Volviendo al asunto. En muchas ocasiones, hay una confusión entre amistad y noviazgo. El segundo requiere de una exclusividad para que florezca y, también, para que se mantenga; mientras que para la primera no es necesaria. El problema está en que, a medida que la chispa inicial va expirando, cuesta seguir perseverando en mantener viva dicha exclusividad del noviazgo. Generalmente, en este momento pueden hacer aparición los amiguitos y las amiguitas de cada uno para embarrarlo todo y es posible que la zozobra pueda tornarse en nuestra conductora y llevarnos por el mal camino.
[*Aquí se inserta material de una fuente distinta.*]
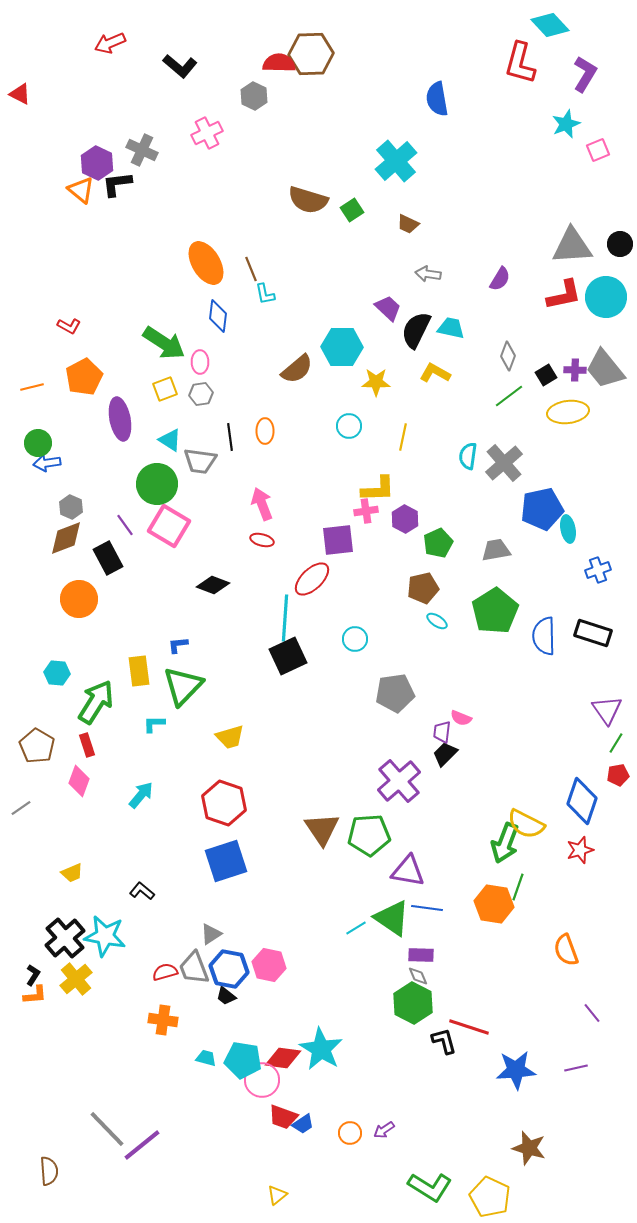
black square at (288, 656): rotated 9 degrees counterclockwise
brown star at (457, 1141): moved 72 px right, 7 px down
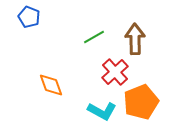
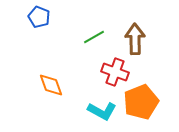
blue pentagon: moved 10 px right
red cross: rotated 28 degrees counterclockwise
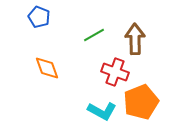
green line: moved 2 px up
orange diamond: moved 4 px left, 17 px up
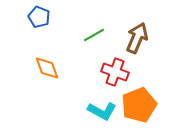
brown arrow: moved 2 px right, 1 px up; rotated 24 degrees clockwise
orange pentagon: moved 2 px left, 3 px down
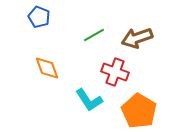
brown arrow: rotated 132 degrees counterclockwise
orange pentagon: moved 6 px down; rotated 20 degrees counterclockwise
cyan L-shape: moved 13 px left, 11 px up; rotated 28 degrees clockwise
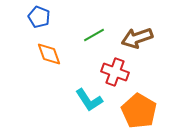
orange diamond: moved 2 px right, 14 px up
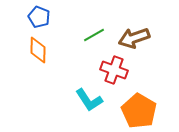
brown arrow: moved 3 px left
orange diamond: moved 11 px left, 4 px up; rotated 20 degrees clockwise
red cross: moved 1 px left, 2 px up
La angustia se apodera de nosotros y nos preguntamos límites y diferencias entre ambas relaciones.
La exclusividad tiene mucho de complicidad, mas ésta no sólo se caracteriza por una espontánea «conexión», sino que esconde mucho trabajo; esta complicidad es fruto de muchas conversaciones profundas y banales, paseos, risas, disgustos y rabietas, ilusiones y desilusiones, luchas y caídas, etc.
Hoy en día muchos desisten en la tarea y abandonan. Algunos se angustian pensando por qué nos cuesta tanto amar, por qué antes saber amarse parecía algo conocido entre todos. Por ahí pululan muchas conjeturas de cómo hemos llegado a esta situación. Unos que si quizá la sociedad que nos ha parido tiene algo de culpa al educarnos en una constante instantaneidad (lo importante en esta vida es tenerlo todo cuanto antes). Otros que si el constante progreso que hemos experimentado ha matado todo romanticismo y la belleza en esto de amar.
Quizás muchas de estas teorías e ideas tengan su parte de razón. Lo que está claro es que, al final, sólo los que perseveren (unidos) se salvarán.